Task objective
Could you return each line of the material that has "extdata" in it?

--- Information provided Enclosed Below ---

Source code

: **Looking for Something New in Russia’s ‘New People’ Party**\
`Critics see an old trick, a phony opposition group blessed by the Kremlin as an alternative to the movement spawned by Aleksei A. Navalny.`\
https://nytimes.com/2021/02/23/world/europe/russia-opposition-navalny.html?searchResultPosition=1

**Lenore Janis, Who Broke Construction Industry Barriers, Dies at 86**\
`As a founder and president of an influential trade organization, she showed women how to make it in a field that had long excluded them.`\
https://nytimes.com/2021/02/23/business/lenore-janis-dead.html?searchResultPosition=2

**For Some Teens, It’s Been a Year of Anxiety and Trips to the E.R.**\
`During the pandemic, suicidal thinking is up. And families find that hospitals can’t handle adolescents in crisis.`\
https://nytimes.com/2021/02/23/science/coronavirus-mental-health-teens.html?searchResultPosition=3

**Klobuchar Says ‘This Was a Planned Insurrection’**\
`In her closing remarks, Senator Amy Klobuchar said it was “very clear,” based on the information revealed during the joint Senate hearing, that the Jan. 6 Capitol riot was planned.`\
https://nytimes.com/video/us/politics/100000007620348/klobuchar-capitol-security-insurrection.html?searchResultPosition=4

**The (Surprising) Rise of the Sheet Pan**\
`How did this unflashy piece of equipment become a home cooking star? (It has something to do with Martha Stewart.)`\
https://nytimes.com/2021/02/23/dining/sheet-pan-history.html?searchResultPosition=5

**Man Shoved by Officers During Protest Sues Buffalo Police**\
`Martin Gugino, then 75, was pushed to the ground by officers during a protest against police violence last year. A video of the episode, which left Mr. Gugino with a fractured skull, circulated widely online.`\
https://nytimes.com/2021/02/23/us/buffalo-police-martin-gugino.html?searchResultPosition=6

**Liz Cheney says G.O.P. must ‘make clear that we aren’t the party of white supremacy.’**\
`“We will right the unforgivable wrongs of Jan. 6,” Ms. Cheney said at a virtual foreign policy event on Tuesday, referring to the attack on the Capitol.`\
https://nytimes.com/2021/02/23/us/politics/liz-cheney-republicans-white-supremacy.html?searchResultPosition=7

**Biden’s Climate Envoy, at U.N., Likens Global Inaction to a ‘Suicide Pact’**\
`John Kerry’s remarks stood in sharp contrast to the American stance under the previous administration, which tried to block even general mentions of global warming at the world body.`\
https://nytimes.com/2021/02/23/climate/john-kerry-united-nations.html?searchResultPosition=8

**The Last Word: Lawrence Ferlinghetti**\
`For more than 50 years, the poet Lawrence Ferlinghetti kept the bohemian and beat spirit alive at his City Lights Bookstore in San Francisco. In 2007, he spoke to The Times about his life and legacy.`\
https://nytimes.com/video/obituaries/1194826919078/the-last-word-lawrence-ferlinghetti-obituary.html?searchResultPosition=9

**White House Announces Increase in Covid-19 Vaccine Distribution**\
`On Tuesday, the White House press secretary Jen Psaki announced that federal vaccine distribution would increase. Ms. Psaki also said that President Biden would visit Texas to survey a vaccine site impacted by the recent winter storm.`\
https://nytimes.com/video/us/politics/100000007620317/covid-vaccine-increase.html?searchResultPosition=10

--- End of Enclosed Information provided ---
--- Information provided Enclosed Below ---

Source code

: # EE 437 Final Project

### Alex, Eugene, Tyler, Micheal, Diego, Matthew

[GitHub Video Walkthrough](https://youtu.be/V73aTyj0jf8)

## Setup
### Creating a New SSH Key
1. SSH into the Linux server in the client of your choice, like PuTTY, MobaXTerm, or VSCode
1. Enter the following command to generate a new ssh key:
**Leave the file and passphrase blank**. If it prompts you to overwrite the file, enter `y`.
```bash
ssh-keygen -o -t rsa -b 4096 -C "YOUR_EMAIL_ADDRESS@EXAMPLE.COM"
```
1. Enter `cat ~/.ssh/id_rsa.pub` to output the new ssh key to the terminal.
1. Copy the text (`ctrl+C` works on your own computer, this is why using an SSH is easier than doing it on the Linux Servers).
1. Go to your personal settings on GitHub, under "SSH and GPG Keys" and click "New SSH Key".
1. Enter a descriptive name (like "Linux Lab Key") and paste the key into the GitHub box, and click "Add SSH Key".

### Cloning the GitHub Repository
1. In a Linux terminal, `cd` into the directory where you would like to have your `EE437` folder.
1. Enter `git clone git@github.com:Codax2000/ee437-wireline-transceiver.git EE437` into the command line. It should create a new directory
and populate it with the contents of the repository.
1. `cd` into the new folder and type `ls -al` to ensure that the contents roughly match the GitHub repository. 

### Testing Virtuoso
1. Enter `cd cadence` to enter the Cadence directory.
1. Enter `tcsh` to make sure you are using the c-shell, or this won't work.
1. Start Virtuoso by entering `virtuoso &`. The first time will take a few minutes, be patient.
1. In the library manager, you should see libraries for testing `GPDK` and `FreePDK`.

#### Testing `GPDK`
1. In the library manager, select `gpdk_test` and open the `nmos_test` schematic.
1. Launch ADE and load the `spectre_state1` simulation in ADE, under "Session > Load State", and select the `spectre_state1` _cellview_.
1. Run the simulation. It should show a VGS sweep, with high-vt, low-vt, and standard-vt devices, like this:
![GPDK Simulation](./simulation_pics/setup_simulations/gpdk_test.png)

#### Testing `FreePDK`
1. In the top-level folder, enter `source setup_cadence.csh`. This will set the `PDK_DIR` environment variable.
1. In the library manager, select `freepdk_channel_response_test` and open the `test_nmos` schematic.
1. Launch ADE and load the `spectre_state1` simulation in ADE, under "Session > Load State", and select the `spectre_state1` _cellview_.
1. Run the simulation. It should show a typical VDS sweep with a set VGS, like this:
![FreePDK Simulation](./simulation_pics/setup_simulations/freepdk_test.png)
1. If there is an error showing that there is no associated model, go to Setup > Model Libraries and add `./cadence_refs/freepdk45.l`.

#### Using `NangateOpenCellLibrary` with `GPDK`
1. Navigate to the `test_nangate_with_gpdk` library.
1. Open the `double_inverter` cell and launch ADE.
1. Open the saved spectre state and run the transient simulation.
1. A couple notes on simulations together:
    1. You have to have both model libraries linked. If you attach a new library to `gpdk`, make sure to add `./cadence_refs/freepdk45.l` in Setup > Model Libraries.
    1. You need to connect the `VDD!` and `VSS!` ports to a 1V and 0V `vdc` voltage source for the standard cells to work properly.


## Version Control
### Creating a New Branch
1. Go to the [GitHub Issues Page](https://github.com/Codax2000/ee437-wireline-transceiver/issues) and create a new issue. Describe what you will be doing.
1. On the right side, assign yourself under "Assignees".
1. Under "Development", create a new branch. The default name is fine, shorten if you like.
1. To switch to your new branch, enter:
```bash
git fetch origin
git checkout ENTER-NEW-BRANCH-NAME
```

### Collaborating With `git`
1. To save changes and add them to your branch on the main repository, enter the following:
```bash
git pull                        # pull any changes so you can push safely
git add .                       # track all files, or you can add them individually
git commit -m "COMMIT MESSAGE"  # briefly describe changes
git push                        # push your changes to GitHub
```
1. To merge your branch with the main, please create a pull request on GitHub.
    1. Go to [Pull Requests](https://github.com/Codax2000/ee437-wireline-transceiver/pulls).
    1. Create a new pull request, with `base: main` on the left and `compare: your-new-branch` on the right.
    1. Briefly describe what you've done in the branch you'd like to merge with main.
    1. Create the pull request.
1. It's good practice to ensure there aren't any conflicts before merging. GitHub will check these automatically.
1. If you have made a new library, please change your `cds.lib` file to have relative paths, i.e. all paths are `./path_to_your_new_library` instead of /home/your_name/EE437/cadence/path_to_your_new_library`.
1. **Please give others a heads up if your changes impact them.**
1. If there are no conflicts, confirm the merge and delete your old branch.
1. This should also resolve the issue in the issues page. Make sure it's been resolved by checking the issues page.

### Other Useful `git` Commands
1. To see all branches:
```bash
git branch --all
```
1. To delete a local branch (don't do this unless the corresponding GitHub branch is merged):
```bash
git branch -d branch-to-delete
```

--- End of Enclosed Information provided ---
--- Information provided Enclosed Below ---

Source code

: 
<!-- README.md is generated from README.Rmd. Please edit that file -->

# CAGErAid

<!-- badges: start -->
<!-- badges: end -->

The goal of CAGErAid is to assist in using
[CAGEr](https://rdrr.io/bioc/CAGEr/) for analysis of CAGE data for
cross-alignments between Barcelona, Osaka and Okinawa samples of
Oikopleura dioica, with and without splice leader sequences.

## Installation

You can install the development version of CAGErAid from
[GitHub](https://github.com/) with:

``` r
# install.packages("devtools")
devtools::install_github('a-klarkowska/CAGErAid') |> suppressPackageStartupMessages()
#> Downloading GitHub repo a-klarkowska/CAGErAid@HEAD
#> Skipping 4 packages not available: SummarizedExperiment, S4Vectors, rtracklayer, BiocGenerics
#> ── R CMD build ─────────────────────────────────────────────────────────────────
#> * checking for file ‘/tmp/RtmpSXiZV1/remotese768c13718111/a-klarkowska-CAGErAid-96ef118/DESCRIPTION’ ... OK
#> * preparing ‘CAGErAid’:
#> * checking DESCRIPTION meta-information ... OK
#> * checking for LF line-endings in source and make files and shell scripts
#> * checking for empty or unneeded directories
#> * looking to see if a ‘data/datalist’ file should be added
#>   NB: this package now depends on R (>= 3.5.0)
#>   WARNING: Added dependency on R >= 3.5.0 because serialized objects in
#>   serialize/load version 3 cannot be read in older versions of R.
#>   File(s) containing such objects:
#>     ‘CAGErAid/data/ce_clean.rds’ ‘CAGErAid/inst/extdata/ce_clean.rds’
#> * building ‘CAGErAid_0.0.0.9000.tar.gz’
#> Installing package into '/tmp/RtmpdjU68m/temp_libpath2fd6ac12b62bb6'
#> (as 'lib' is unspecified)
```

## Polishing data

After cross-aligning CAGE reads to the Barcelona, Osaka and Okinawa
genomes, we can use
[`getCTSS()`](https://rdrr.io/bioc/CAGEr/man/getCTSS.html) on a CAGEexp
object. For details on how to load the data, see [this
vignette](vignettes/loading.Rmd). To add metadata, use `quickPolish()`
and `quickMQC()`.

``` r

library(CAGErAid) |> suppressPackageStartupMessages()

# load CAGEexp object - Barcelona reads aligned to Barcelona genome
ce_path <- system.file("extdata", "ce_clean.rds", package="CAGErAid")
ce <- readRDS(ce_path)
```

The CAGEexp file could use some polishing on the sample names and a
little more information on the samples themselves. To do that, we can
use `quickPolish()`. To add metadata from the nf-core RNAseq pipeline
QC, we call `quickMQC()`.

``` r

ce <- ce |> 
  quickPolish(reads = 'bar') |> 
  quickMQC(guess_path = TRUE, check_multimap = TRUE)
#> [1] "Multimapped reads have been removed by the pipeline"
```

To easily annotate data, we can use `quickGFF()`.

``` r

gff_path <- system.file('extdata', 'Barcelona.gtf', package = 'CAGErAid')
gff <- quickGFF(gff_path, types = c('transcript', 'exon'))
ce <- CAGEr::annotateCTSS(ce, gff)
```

--- End of Enclosed Information provided ---

Exercise output
#>     ‘CAGErAid/data/ce_clean.rds’ ‘CAGErAid/inst/extdata/ce_clean.rds’
ce_path <- system.file("extdata", "ce_clean.rds", package="CAGErAid")
gff_path <- system.file('extdata', 'Barcelona.gtf', package = 'CAGErAid')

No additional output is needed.